Because the watch is a mature product now. The major innovations happened years ago. These updates are about keeping the platform current—adding new emoji, supporting new health standards, fixing bugs. It's the rhythm of a device that's already found its place.
The non-binary Siri voice—is that a significant feature, or more of a symbolic one?
Both, really. Symbolically, it signals that Apple is thinking about voice as something that doesn't have to fit into binary categories. Practically, it gives users a choice that wasn't there before. For some people, that matters a lot.
The atrial fibrillation detection improvements—how does that actually work?
The watch monitors your heart rhythm continuously. When it detects irregularities that might suggest AFib, it alerts you. This update makes that detection smarter, more accurate. It's one of the watch's most genuinely useful health features, and Apple keeps refining it.
Why is watchOS 8 feeling so thin compared to earlier versions?

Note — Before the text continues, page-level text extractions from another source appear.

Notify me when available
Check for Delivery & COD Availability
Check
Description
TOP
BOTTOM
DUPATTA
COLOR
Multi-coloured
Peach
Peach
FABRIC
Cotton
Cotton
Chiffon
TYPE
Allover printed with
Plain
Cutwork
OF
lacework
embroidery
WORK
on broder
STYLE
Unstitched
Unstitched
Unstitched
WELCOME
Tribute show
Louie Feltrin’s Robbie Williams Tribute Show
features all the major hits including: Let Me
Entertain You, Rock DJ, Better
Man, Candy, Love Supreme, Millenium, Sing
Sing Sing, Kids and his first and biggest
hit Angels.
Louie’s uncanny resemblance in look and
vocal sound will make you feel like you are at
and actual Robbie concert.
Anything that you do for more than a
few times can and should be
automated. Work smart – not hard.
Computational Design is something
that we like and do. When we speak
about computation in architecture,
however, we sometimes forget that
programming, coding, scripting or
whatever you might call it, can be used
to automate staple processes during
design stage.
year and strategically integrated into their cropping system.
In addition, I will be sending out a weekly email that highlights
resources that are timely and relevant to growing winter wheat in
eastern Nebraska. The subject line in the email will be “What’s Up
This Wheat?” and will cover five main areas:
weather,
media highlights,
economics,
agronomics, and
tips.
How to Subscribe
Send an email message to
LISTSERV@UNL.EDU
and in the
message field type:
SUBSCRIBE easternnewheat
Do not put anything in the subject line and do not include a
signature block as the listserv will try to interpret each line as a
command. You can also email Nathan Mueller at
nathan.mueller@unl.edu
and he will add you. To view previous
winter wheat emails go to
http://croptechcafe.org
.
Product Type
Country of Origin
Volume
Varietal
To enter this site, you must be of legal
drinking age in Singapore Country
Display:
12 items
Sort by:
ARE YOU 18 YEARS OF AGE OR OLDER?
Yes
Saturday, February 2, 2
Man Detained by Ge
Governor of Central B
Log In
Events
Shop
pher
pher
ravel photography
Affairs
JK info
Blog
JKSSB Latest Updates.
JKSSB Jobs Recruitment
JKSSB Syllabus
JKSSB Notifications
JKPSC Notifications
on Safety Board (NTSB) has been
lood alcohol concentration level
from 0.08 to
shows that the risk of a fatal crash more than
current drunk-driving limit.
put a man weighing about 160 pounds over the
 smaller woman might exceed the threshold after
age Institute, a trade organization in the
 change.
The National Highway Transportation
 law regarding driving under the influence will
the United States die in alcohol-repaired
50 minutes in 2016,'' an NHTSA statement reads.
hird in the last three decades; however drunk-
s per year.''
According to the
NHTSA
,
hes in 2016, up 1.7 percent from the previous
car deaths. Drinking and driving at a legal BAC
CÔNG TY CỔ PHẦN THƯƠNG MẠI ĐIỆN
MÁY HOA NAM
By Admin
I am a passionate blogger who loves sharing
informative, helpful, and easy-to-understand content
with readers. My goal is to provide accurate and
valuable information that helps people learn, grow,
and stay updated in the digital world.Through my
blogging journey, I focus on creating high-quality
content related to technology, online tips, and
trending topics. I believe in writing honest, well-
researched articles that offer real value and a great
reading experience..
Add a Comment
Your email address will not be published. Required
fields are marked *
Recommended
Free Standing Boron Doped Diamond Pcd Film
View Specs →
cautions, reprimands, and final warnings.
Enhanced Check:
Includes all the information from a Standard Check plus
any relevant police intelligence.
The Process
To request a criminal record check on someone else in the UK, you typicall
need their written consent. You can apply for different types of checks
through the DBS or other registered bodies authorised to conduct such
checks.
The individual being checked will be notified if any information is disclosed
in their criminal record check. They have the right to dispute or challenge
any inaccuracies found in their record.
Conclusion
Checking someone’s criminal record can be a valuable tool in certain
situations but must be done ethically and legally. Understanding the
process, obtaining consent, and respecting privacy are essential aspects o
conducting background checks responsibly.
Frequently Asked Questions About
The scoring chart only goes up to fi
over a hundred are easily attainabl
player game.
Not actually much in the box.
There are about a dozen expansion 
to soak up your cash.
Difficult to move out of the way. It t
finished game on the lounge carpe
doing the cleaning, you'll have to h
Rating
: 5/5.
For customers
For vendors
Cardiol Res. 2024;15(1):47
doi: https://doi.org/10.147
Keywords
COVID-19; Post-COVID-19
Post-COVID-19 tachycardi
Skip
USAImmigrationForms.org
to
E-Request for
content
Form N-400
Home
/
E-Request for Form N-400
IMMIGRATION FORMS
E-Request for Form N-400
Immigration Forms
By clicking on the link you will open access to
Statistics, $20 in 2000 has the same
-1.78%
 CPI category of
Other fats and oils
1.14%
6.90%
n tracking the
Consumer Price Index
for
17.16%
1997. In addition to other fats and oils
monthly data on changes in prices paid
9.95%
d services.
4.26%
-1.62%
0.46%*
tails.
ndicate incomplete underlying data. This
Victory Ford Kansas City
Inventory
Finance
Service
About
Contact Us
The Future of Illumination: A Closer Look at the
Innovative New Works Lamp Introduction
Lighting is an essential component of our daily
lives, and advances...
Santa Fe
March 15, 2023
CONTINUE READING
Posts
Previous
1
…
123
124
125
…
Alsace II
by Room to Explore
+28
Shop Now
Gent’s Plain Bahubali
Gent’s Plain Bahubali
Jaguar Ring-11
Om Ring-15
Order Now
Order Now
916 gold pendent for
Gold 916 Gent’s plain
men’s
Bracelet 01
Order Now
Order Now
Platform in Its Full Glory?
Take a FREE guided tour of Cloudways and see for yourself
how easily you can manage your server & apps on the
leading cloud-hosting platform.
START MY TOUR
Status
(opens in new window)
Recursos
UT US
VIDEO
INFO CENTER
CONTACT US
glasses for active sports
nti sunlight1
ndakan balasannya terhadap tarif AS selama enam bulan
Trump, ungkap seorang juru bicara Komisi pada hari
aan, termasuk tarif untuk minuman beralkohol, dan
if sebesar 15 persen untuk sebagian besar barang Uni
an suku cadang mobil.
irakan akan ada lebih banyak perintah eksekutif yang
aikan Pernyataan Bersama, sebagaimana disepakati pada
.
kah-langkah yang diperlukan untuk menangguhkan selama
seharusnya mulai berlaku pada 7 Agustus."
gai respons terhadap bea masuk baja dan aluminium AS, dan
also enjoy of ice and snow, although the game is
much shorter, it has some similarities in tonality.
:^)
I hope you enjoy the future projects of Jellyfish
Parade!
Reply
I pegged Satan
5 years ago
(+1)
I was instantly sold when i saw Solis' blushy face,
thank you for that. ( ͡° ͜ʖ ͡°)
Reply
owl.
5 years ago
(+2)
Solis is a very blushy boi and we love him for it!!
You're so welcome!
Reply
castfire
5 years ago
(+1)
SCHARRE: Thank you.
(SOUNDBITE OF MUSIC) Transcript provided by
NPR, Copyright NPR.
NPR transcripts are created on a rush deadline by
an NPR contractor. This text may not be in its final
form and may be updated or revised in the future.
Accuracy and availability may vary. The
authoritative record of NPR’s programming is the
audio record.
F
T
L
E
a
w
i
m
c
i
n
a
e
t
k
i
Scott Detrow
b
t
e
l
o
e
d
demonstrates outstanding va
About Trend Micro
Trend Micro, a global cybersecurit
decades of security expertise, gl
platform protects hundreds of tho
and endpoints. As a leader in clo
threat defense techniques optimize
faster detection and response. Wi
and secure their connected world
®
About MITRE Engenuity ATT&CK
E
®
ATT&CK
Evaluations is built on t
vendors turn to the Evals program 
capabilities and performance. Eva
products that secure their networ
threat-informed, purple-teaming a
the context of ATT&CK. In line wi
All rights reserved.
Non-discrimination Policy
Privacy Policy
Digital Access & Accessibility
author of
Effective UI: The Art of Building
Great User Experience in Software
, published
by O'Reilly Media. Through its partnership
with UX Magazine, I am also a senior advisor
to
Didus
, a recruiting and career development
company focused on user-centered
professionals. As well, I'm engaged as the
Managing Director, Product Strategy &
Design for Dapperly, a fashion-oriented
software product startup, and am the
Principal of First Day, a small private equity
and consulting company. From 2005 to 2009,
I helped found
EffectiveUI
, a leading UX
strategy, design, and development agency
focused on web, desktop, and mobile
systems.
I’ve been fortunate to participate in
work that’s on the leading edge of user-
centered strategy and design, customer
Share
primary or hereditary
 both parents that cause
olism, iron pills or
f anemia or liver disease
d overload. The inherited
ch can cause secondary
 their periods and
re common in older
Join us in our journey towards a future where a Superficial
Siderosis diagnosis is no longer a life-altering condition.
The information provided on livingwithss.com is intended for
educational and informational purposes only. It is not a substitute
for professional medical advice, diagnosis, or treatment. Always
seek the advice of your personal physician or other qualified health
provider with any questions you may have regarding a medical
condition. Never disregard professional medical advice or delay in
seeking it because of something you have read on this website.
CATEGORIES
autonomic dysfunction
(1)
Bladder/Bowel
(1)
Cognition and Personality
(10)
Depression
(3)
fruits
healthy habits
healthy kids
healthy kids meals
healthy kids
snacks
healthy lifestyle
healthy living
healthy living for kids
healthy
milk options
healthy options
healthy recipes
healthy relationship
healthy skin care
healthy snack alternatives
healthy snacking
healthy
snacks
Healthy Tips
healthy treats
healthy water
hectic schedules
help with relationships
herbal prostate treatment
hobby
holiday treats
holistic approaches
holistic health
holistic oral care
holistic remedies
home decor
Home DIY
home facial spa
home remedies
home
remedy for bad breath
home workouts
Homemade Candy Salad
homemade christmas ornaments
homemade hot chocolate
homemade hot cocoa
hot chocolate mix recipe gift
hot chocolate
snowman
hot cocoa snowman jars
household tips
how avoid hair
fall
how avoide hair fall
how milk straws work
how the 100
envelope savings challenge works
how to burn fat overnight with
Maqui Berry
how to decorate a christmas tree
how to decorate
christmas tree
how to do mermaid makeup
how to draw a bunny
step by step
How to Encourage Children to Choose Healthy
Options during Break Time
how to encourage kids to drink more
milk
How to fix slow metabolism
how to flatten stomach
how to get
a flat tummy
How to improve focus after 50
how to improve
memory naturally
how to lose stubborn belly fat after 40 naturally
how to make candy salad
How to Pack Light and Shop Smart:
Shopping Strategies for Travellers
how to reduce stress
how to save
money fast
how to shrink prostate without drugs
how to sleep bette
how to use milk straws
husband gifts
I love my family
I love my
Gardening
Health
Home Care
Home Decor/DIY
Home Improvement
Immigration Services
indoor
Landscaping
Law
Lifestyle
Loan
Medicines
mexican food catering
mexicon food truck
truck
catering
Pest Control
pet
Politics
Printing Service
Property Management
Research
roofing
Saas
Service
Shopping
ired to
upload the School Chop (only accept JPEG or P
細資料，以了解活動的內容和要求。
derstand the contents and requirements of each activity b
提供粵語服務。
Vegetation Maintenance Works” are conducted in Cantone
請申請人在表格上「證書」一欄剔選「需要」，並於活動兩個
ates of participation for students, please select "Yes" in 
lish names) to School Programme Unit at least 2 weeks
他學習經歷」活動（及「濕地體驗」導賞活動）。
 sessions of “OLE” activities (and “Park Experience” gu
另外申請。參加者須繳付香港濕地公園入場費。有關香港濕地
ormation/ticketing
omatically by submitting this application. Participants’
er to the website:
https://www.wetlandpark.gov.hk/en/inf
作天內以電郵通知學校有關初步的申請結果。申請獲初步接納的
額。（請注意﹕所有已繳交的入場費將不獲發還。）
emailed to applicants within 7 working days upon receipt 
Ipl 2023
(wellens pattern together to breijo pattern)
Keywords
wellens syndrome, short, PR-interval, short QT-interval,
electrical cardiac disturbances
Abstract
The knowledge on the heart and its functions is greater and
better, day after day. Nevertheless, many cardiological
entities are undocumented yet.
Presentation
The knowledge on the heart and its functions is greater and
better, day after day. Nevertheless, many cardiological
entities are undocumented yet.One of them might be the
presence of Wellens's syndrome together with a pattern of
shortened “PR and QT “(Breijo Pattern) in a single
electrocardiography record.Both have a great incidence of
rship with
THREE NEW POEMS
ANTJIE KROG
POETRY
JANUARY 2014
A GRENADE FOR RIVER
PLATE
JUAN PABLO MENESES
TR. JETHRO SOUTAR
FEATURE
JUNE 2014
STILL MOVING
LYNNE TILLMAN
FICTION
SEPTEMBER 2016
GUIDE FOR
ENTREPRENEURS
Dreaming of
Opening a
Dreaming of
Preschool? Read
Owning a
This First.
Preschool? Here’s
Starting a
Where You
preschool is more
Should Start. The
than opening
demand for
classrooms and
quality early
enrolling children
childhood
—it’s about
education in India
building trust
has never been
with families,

Because there's only so much you can do on a small screen with limited battery life. The watch has matured. You're not going to get revolutionary features anymore—you get better health tracking, smoother performance, new ways to express yourself. That's the reality of a platform that's been around for seven years.
Does the EU COVID certificate support matter much at this point?
For people traveling in Europe or managing health records there, yes. It's the kind of infrastructure update that doesn't make headlines but makes the device more useful in specific regions. Apple's always been good at that kind of localization.